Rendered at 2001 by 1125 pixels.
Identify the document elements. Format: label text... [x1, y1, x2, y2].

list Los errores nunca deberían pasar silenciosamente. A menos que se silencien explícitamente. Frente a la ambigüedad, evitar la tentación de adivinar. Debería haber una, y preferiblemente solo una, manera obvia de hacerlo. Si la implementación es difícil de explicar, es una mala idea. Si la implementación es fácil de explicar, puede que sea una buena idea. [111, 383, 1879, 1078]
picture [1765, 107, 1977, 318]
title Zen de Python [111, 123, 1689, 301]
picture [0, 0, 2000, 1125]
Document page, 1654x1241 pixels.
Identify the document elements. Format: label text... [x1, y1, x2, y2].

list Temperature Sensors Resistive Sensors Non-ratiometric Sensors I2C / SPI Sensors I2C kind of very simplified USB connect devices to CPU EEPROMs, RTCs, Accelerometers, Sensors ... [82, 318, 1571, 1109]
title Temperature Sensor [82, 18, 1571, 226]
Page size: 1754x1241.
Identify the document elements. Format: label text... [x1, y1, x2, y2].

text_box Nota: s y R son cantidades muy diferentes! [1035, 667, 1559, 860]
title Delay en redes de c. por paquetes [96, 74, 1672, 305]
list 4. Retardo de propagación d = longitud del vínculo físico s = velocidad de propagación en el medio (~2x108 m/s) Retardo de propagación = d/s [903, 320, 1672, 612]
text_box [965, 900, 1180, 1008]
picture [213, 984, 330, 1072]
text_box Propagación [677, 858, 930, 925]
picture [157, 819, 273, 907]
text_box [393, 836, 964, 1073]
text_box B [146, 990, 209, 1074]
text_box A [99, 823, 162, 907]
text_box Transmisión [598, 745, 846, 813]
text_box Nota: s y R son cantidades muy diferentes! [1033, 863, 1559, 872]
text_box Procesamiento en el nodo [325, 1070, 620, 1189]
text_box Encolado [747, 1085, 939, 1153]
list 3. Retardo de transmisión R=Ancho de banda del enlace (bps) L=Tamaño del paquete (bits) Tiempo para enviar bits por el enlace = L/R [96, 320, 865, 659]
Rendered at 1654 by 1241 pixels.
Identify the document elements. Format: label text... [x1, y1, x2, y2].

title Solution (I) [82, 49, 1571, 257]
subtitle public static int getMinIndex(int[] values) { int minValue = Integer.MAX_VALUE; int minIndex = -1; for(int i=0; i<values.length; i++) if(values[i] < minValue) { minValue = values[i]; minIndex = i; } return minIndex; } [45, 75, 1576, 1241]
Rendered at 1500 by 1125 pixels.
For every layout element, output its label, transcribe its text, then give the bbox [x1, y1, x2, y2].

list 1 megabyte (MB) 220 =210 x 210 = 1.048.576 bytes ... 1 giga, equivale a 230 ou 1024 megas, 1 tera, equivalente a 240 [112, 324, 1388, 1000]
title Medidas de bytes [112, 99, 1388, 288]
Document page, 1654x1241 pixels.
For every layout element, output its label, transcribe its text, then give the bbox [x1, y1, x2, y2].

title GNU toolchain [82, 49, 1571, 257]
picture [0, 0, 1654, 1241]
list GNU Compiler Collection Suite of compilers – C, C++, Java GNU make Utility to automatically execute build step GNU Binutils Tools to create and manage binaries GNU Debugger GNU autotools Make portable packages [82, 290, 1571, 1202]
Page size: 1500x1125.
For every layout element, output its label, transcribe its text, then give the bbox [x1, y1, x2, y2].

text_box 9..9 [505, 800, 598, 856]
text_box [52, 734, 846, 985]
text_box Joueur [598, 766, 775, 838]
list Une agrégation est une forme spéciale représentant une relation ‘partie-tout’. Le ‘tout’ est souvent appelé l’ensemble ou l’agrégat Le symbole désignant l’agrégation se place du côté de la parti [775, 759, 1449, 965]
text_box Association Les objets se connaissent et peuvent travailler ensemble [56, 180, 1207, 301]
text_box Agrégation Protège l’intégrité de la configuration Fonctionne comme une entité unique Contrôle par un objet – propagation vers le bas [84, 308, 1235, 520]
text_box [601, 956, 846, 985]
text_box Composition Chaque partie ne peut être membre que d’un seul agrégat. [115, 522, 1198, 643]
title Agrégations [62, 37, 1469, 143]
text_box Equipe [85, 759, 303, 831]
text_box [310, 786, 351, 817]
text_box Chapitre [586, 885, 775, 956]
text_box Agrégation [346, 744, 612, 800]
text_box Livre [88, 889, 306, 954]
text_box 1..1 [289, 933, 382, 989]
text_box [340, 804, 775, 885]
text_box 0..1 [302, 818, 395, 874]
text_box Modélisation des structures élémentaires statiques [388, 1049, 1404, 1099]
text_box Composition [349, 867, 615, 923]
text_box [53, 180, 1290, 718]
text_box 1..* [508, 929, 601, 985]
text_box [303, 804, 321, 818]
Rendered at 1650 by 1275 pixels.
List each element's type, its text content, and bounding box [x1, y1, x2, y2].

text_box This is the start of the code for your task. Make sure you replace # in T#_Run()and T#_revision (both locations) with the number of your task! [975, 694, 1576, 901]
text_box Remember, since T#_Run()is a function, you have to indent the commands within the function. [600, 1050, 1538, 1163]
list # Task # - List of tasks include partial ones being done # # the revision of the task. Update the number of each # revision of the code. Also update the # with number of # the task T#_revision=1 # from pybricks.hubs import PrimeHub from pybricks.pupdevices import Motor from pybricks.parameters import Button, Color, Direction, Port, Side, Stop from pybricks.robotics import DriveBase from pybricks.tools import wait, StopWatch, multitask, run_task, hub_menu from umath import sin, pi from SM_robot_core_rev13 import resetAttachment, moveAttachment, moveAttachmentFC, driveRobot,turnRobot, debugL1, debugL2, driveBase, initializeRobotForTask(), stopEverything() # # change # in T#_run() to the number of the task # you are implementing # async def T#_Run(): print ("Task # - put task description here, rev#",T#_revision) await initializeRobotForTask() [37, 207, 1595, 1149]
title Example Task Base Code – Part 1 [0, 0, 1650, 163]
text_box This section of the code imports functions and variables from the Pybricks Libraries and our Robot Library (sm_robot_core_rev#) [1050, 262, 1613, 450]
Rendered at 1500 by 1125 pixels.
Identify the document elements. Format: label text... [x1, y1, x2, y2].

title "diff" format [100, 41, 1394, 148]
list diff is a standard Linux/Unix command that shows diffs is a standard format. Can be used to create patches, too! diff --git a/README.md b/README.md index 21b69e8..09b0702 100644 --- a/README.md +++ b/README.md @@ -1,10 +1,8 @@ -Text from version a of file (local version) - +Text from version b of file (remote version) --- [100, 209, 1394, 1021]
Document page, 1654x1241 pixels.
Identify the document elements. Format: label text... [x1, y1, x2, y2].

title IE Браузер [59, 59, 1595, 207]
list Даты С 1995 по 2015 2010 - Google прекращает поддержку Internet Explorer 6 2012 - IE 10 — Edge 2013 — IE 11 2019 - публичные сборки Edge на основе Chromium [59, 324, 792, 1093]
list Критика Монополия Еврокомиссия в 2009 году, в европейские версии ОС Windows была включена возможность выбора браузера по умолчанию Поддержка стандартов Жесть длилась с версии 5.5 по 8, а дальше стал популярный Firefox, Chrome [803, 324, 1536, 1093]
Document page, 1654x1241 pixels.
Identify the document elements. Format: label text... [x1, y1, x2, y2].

● ● ● ● ●

◆ TASK TO CARRY OUT: Lay out every line of the entries above as one numbered list, leaving out the blank lines.

◆ RESPONSE TO THE EXERCISE:
1. Rendered at 2001 by 1125 pixels.
2. Identify the document elements. Format: label text... [x1, y1, x2, y2].
3. list Los errores nunca deberían pasar silenciosamente. A menos que se silencien explícitamente. Frente a la ambigüedad, evitar la tentación de adivinar. Debería haber una, y preferiblemente solo una, manera obvia de hacerlo. Si la implementación es difícil de explicar, es una mala idea. Si la implementación es fácil de explicar, puede que sea una buena idea. [111, 383, 1879, 1078]
4. picture [1765, 107, 1977, 318]
5. title Zen de Python [111, 123, 1689, 301]
6. picture [0, 0, 2000, 1125]
7. Document page, 1654x1241 pixels.
8. Identify the document elements. Format: label text... [x1, y1, x2, y2].
9. list Temperature Sensors Resistive Sensors Non-ratiometric Sensors I2C / SPI Sensors I2C kind of very simplified USB connect devices to CPU EEPROMs, RTCs, Accelerometers, Sensors ... [82, 318, 1571, 1109]
10. title Temperature Sensor [82, 18, 1571, 226]
11. Page size: 1754x1241.
12. Identify the document elements. Format: label text... [x1, y1, x2, y2].
13. text_box Nota: s y R son cantidades muy diferentes! [1035, 667, 1559, 860]
14. title Delay en redes de c. por paquetes [96, 74, 1672, 305]
15. list 4. Retardo de propagación d = longitud del vínculo físico s = velocidad de propagación en el medio (~2x108 m/s) Retardo de propagación = d/s [903, 320, 1672, 612]
16. text_box [965, 900, 1180, 1008]
17. picture [213, 984, 330, 1072]
18. text_box Propagación [677, 858, 930, 925]
19. picture [157, 819, 273, 907]
20. text_box [393, 836, 964, 1073]
21. text_box B [146, 990, 209, 1074]
22. text_box A [99, 823, 162, 907]
23. text_box Transmisión [598, 745, 846, 813]
24. text_box Nota: s y R son cantidades muy diferentes! [1033, 863, 1559, 872]
25. text_box Procesamiento en el nodo [325, 1070, 620, 1189]
26. text_box Encolado [747, 1085, 939, 1153]
27. list 3. Retardo de transmisión R=Ancho de banda del enlace (bps) L=Tamaño del paquete (bits) Tiempo para enviar bits por el enlace = L/R [96, 320, 865, 659]
28. Rendered at 1654 by 1241 pixels.
29. Identify the document elements. Format: label text... [x1, y1, x2, y2].
30. title Solution (I) [82, 49, 1571, 257]
31. subtitle public static int getMinIndex(int[] values) { int minValue = Integer.MAX_VALUE; int minIndex = -1; for(int i=0; i<values.length; i++) if(values[i] < minValue) { minValue = values[i]; minIndex = i; } return minIndex; } [45, 75, 1576, 1241]
32. Rendered at 1500 by 1125 pixels.
33. For every layout element, output its label, transcribe its text, then give the bbox [x1, y1, x2, y2].
34. list 1 megabyte (MB) 220 =210 x 210 = 1.048.576 bytes ... 1 giga, equivale a 230 ou 1024 megas, 1 tera, equivalente a 240 [112, 324, 1388, 1000]
35. title Medidas de bytes [112, 99, 1388, 288]
36. Document page, 1654x1241 pixels.
37. For every layout element, output its label, transcribe its text, then give the bbox [x1, y1, x2, y2].
38. title GNU toolchain [82, 49, 1571, 257]
39. picture [0, 0, 1654, 1241]
40. list GNU Compiler Collection Suite of compilers – C, C++, Java GNU make Utility to automatically execute build step GNU Binutils Tools to create and manage binaries GNU Debugger GNU autotools Make portable packages [82, 290, 1571, 1202]
41. Page size: 1500x1125.
42. For every layout element, output its label, transcribe its text, then give the bbox [x1, y1, x2, y2].
43. text_box 9..9 [505, 800, 598, 856]
44. text_box [52, 734, 846, 985]
45. text_box Joueur [598, 766, 775, 838]
46. list Une agrégation est une forme spéciale représentant une relation ‘partie-tout’. Le ‘tout’ est souvent appelé l’ensemble ou l’agrégat Le symbole désignant l’agrégation se place du côté de la parti [775, 759, 1449, 965]
47. text_box Association Les objets se connaissent et peuvent travailler ensemble [56, 180, 1207, 301]
48. text_box Agrégation Protège l’intégrité de la configuration Fonctionne comme une entité unique Contrôle par un objet – propagation vers le bas [84, 308, 1235, 520]
49. text_box [601, 956, 846, 985]
50. text_box Composition Chaque partie ne peut être membre que d’un seul agrégat. [115, 522, 1198, 643]
51. title Agrégations [62, 37, 1469, 143]
52. text_box Equipe [85, 759, 303, 831]
53. text_box [310, 786, 351, 817]
54. text_box Chapitre [586, 885, 775, 956]
55. text_box Agrégation [346, 744, 612, 800]
56. text_box Livre [88, 889, 306, 954]
57. text_box 1..1 [289, 933, 382, 989]
58. text_box [340, 804, 775, 885]
59. text_box 0..1 [302, 818, 395, 874]
60. text_box Modélisation des structures élémentaires statiques [388, 1049, 1404, 1099]
61. text_box Composition [349, 867, 615, 923]
62. text_box [53, 180, 1290, 718]
63. text_box 1..* [508, 929, 601, 985]
64. text_box [303, 804, 321, 818]
65. Rendered at 1650 by 1275 pixels.
66. List each element's type, its text content, and bounding box [x1, y1, x2, y2].
67. text_box This is the start of the code for your task. Make sure you replace # in T#_Run()and T#_revision (both locations) with the number of your task! [975, 694, 1576, 901]
68. text_box Remember, since T#_Run()is a function, you have to indent the commands within the function. [600, 1050, 1538, 1163]
69. list # Task # - List of tasks include partial ones being done # # the revision of the task. Update the number of each # revision of the code. Also update the # with number of # the task T#_revision=1 # from pybricks.hubs import PrimeHub from pybricks.pupdevices import Motor from pybricks.parameters import Button, Color, Direction, Port, Side, Stop from pybricks.robotics import DriveBase from pybricks.tools import wait, StopWatch, multitask, run_task, hub_menu from umath import sin, pi from SM_robot_core_rev13 import resetAttachment, moveAttachment, moveAttachmentFC, driveRobot,turnRobot, debugL1, debugL2, driveBase, initializeRobotForTask(), stopEverything() # # change # in T#_run() to the number of the task # you are implementing # async def T#_Run(): print ("Task # - put task description here, rev#",T#_revision) await initializeRobotForTask() [37, 207, 1595, 1149]
70. title Example Task Base Code – Part 1 [0, 0, 1650, 163]
71. text_box This section of the code imports functions and variables from the Pybricks Libraries and our Robot Library (sm_robot_core_rev#) [1050, 262, 1613, 450]
72. Rendered at 1500 by 1125 pixels.
73. Identify the document elements. Format: label text... [x1, y1, x2, y2].
74. title "diff" format [100, 41, 1394, 148]
75. list diff is a standard Linux/Unix command that shows diffs is a standard format. Can be used to create patches, too! diff --git a/README.md b/README.md index 21b69e8..09b0702 100644 --- a/README.md +++ b/README.md @@ -1,10 +1,8 @@ -Text from version a of file (local version) - +Text from version b of file (remote version) --- [100, 209, 1394, 1021]
76. Document page, 1654x1241 pixels.
77. Identify the document elements. Format: label text... [x1, y1, x2, y2].
78. title IE Браузер [59, 59, 1595, 207]
79. list Даты С 1995 по 2015 2010 - Google прекращает поддержку Internet Explorer 6 2012 - IE 10 — Edge 2013 — IE 11 2019 - публичные сборки Edge на основе Chromium [59, 324, 792, 1093]
80. list Критика Монополия Еврокомиссия в 2009 году, в европейские версии ОС Windows была включена возможность выбора браузера по умолчанию Поддержка стандартов Жесть длилась с версии 5.5 по 8, а дальше стал популярный Firefox, Chrome [803, 324, 1536, 1093]
81. Document page, 1654x1241 pixels.
82. Identify the document elements. Format: label text... [x1, y1, x2, y2].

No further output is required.